On Friday, March 21st, the U.S. House passed H. Con. Res. 95, The Budget Resolution For Fiscal 2004.  This resolution unfortunately contains deep and widespread cuts in the health insurance safety net that protects Arkansas’s most vulnerable populations.  The budget would require Congressional committees to cut programs vital to Arkansas’s health care system such as Medicaid over the next ten years.  The Democratic Members of the Arkansas Delegation did not support this resolution.  The alternate Democratic budget would have protected Medicaid and provided $10 billion in additional fiscal relief to states this year.

Medicaid is a health insurance program jointly funded by the states and the federal government.  Each state designs and administers its own program within broad federal guidelines.  In the past two years, many states, including Arkansas, have instituted Medicaid budget cuts because of continuing budget shortfalls.  

Under the Republican budget resolution, Arkansas could lose an estimated $1,047,000,000 in federal Medicaid funds over 10 years, if cuts are distributed evenly among states.  The cuts will place Arkansas’s successful ARKids program at risk, which insures thousands of low-income children.  These cuts will also seriously hinder the health insurance safety net for Arkansas’s seniors, disabled, and expectant mothers.  Further, cuts to these programs would not only hurt Medicaid beneficiaries, it would also hinder spending in the health care sector such as hospitals, clinics, nursing homes and other providers, endangering the survival of many health care industry jobs.

“As the budget process goes on we will continue to advocate for reinstating these Medicaid cuts and providing the additional fiscal relief that Arkansas requires,” U.S. Rep. Vic Snyder said.  

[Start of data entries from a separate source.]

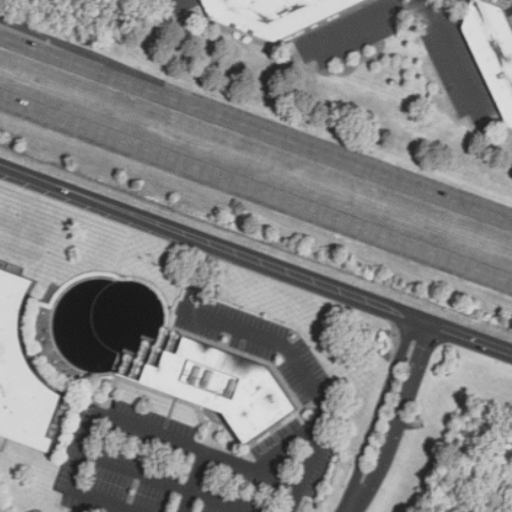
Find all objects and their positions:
road: (181, 5)
building: (277, 13)
building: (275, 14)
road: (362, 26)
building: (495, 43)
building: (494, 50)
road: (450, 55)
road: (255, 128)
road: (256, 188)
road: (255, 260)
fountain: (129, 315)
building: (26, 366)
building: (22, 372)
road: (309, 382)
building: (230, 383)
building: (225, 385)
road: (390, 419)
road: (91, 434)
road: (253, 467)
road: (196, 482)
road: (85, 494)
road: (219, 502)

"It all comes down to priorities, and for me, this is a pretty easy decision to make.  Are we going to make sure that children and senior citizens receive adequate health care or are we going to offer a tax cut that doesn't help the economy, doesn't create jobs and doesn't help working families?  I expect to spend the months ahead making sure that our national budget reflects the priorities of Arkansas working families," U.S. Rep. Marion Berry said.

"Medicaid assists some of our state's most vulnerable, including the elderly, children and the disabled," Ross said.  "Our country's state budgets are operating without sufficient help from the federal government during these tough economic times, leaving too many Americans unserved.  In fact, states suffered from a $25 billion shortfall this year and that number is estimated to grow to as much as $80 billion next year, the worst financial crisis facing our state's since the great depression.  I am disappointed that this budget was allowed to proceed with such staggering cuts, and I urge our colleagues in the Senate to continue our fight to properly fund this program."